▶ _A fazer_
**1.** Segundo o texto sobre o jantar com uma escritora, em que dia começa ela sempre a escrever um novo livro?
**2.** Reescreva de forma mais breve o parágrafo do texto sobre o jantar com uma escritora que começa por "O desafio foi lançado", mantendo os factos principais.
**3.** Prossiga o texto sobre o jantar com uma escritora a partir da última frase apresentada.

▶ _Texto fornecido_
==============================
O desafio foi lançado e eu sabia exactamente quem convidar para jantar este mês. São muitos os escritores contemporâneos de que gosto. Muitos até mais ricos do ponto de vista literário, ou mais conceituados academicamente. Mas a escolha não poderia ser outra. Comandada pelo coração. Porque, por exemplo, não passa um dia 8 de Janeiro sem que me lembre que ela deve estar a iniciar um livro (começa sempre a escrever no dia 8 do primeiro mês do ano). Porque compro impulsivamente cada novo livro. Porque a admiro. Porque admiro as suas histórias comoventes de mulheres fortes, místicas e plenas. Mulheres que são casas. Que são famílias inteiras. Convidei-a para uma refeição ligeira na minha casa. Imaginei que havia de gostar de sabores suaves e honestos: as primeiras batatas novas, uma corvina de alto mar, hortelã fresca. Não me enganei. As horas voaram com conversas sobre os seus livros, as mulheres da sua vida, o seu Chile em tantas coisas tão parecido com Portugal. Revimos livros e confessei-lhe a minha mania de ler vezes sem conta o início e o fim de cada livro. Dos dela, em particular. Ler até decorar como começam e como acabam os livros de que gosto tanto.
==============================
▶ _Material fornecido_
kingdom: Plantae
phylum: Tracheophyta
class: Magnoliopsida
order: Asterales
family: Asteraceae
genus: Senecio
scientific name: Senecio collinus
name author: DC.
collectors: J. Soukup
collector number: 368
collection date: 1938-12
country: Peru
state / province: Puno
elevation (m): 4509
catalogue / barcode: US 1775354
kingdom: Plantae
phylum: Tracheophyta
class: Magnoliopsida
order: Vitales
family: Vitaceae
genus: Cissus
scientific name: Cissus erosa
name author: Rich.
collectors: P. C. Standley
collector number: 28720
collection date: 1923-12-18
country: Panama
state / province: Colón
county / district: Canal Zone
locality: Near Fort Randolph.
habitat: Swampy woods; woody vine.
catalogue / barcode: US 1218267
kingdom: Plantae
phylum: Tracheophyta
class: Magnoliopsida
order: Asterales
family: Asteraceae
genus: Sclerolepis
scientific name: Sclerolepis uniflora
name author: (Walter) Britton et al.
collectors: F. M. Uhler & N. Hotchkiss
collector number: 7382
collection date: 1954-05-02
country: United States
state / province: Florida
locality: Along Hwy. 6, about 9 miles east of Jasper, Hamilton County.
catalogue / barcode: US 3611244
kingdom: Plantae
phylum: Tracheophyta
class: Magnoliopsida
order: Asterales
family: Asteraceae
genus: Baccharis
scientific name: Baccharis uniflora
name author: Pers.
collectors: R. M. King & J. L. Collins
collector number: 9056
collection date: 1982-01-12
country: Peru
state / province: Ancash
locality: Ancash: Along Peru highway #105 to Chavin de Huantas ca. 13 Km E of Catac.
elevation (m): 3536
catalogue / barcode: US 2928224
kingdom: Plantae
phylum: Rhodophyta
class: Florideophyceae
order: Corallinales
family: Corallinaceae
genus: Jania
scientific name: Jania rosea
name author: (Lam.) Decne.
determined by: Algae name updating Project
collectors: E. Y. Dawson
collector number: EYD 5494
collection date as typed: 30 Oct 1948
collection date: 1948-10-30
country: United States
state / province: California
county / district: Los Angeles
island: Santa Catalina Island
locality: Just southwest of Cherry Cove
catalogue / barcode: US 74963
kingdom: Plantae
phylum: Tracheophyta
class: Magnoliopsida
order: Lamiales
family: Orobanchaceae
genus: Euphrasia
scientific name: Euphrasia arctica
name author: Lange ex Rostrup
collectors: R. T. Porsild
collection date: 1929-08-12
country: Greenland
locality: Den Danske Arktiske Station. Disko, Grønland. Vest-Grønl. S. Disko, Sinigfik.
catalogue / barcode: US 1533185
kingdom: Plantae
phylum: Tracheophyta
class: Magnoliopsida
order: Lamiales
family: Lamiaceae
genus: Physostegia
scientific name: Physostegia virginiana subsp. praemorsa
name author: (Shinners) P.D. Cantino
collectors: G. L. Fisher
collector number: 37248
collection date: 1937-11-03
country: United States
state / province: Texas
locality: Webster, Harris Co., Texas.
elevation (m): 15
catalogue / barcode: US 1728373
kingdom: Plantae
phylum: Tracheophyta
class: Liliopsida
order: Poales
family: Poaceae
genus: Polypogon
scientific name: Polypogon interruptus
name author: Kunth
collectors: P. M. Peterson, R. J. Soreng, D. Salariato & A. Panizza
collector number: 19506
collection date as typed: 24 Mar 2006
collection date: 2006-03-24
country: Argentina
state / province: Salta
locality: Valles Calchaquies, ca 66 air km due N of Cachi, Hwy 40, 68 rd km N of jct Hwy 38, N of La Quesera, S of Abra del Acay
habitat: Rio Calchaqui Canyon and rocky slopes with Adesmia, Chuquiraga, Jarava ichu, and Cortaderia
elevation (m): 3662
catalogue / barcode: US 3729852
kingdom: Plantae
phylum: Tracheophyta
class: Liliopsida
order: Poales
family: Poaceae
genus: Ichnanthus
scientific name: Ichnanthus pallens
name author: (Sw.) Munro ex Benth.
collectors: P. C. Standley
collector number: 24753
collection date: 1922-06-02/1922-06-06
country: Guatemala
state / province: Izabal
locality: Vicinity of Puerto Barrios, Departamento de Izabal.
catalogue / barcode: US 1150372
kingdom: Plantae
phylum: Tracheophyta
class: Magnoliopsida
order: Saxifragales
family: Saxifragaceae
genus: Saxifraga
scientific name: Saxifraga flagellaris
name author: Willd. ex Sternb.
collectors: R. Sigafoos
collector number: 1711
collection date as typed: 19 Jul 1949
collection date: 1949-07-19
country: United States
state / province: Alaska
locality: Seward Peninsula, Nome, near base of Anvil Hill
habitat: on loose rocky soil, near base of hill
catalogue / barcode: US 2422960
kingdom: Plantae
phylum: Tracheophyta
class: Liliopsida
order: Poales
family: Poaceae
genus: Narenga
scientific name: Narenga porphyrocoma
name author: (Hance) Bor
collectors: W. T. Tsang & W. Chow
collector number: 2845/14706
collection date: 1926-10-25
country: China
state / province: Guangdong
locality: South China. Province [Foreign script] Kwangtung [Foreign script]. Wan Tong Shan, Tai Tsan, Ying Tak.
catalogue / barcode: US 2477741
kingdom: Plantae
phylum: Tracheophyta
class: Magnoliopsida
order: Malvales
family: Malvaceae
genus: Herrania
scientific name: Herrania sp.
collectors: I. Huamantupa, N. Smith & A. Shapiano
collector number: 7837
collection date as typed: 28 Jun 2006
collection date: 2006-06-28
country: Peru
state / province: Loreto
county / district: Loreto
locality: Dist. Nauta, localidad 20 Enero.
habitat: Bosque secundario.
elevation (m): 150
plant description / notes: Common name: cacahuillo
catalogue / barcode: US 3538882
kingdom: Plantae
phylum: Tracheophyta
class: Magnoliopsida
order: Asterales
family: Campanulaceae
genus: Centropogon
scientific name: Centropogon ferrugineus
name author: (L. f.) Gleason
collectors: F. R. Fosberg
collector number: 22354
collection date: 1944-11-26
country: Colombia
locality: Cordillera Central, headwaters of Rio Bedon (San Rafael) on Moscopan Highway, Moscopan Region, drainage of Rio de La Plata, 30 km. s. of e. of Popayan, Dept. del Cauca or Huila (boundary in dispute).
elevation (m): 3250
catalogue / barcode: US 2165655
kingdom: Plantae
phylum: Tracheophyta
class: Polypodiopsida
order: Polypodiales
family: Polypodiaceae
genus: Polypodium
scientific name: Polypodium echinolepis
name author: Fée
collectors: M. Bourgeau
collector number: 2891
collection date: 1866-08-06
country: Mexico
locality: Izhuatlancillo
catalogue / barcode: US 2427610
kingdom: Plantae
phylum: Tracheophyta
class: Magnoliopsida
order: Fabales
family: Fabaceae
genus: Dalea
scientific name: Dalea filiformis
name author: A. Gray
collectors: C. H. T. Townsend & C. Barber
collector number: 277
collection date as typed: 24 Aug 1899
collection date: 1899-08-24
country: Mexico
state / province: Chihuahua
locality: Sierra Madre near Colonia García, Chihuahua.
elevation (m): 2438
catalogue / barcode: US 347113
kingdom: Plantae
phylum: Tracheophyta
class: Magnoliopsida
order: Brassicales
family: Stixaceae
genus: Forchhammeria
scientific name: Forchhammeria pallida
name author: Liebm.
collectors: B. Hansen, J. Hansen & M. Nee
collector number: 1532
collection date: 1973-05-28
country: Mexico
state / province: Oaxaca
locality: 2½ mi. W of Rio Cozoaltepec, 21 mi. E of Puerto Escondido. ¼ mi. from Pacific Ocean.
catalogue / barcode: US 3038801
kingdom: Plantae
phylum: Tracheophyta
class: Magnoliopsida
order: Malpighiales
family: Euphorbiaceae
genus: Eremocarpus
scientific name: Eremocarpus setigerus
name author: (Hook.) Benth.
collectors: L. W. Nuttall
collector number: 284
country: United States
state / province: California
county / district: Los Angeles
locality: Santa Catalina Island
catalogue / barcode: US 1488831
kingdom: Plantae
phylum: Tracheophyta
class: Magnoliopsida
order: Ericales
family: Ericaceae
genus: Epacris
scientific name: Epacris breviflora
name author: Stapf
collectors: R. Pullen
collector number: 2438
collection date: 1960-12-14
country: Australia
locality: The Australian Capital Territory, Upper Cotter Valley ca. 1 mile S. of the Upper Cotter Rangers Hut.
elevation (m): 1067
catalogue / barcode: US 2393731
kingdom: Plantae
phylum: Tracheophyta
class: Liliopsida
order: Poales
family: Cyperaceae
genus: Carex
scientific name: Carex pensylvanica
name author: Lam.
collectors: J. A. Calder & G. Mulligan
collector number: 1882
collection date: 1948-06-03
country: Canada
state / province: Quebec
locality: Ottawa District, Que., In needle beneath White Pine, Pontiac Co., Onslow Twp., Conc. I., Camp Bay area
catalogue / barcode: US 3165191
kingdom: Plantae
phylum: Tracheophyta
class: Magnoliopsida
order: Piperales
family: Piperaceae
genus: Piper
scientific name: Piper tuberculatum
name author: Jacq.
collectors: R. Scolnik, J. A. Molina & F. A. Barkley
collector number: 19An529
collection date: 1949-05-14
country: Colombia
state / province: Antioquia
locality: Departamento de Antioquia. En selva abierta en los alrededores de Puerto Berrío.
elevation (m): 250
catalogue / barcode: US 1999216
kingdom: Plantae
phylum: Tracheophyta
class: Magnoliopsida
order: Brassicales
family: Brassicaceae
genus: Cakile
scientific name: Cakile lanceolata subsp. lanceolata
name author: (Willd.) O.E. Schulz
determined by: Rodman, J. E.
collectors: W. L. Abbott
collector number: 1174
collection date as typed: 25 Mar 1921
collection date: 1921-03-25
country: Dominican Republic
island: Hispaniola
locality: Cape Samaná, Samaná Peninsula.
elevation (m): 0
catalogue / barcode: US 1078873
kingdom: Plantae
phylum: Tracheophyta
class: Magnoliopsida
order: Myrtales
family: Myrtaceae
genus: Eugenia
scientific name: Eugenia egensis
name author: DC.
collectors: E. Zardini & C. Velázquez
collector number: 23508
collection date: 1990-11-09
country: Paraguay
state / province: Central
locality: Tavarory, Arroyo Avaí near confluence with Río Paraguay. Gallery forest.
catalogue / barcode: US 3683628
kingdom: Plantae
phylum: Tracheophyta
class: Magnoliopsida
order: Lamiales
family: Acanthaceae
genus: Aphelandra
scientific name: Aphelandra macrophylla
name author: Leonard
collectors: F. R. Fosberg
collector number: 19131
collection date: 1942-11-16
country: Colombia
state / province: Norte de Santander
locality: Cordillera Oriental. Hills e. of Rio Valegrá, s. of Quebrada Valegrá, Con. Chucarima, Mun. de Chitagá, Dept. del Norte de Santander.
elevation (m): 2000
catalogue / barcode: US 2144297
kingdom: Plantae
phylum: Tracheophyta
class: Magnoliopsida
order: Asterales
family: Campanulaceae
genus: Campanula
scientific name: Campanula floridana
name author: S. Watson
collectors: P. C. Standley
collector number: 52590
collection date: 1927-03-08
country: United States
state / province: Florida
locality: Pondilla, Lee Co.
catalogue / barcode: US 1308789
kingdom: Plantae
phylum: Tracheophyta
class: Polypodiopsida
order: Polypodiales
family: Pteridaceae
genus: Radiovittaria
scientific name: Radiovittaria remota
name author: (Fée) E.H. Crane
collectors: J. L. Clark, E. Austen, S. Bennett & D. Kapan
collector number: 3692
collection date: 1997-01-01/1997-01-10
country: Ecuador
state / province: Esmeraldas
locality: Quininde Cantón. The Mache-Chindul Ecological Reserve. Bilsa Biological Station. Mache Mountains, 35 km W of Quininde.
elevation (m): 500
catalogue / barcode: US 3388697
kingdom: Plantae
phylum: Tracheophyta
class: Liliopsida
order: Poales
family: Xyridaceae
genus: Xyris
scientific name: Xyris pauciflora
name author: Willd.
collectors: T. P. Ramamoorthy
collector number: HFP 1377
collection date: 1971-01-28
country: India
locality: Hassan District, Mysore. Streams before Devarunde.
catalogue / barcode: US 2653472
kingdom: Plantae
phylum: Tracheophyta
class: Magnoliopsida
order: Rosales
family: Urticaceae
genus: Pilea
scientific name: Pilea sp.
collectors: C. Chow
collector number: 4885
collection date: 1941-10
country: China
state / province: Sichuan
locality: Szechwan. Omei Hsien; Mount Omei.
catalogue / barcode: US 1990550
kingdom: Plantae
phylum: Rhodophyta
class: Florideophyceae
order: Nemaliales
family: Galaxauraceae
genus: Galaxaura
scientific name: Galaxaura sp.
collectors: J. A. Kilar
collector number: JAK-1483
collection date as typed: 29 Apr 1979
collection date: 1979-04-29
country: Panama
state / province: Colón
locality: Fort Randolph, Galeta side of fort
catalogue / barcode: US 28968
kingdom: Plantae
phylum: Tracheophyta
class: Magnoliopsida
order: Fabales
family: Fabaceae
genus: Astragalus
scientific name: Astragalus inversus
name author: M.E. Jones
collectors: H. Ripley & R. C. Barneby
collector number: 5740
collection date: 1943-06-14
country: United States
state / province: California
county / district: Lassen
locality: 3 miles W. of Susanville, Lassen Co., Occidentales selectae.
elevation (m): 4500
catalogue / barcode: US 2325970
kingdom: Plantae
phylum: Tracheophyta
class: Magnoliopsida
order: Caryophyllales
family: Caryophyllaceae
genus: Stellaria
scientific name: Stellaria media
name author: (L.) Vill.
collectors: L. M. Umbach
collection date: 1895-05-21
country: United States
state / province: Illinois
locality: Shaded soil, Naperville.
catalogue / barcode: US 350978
==============================
▶ _Respostas por tarefa_
**1.** No dia 8 de Janeiro, o dia 8 do primeiro mês do ano.

**2.** Lançado o desafio, escolhi de imediato, pelo coração, quem convidar para jantar este mês, entre os muitos escritores contemporâneos de que gosto. Lembro-me sempre de que ela começa um livro a 8 de Janeiro, compro cada nova obra sua e admiro as suas histórias de mulheres fortes, místicas e plenas. Ofereci-lhe em minha casa uma refeição ligeira de batatas novas, corvina de alto mar e hortelã fresca. Conversámos sobre os seus livros, as mulheres da sua vida e o Chile, tão parecido com Portugal. Confessei-lhe ainda a minha mania de reler o início e o fim dos livros de que gosto, sobretudo dos dela, até os decorar.

**3.**
Recitámos o início da Casa dos Espíritos, o primeiro dos livros que li, com histórias fabulosas de mulheres únicas. Como são todas as mulheres. Únicas e extraordinárias:
«"Barrabás chegou à família por via marítima", anotou a menina Clara com a sua delicada caligrafia. Já nessa altura tinha o hábito de escrever as coisas importantes e, mais tarde, quando ficou muda, escrevia também as trivialidades, sem suspeitar que cinquenta anos depois os seus cadernos me iam servir para resgatar a memória do passado e sobreviver ao meu próprio espanto.»
Terminámos a noite com as últimas palavras do seu livro Paula, escrito enquanto a sua filha dormia o sono de um coma de que não regressaria. Palavras que são pedras e punhais. Fortes mas ao mesmo tempo tão serenas:
«Senti-me a mergulhar naquela água fresca e apercebi-me que a viagem através da dor terminava num vazio absoluto. Ao diluir-me tive a revelação de que esse vazio está cheio de tudo o que o universo contém. É nada e é tudo ao mesmo tempo. Luz sacramental e escuridão insondável. Sou o vazio, sou tudo o que existe, estou em cada folha do bosque, em cada gota do orvalho, em cada partícula de cinza que a água arrasta, sou a Paula e também sou eu própria, sou nada e tudo o resto nesta vida e noutras vidas, imortal. Adeus, Paula, mulher. Bem-vinda, Paula, espírito.»
Foi uma noite memorável. E a salada de corvina, acompanhada de um bom vinho tinto, não perturbou o essencial: Isabel Allende.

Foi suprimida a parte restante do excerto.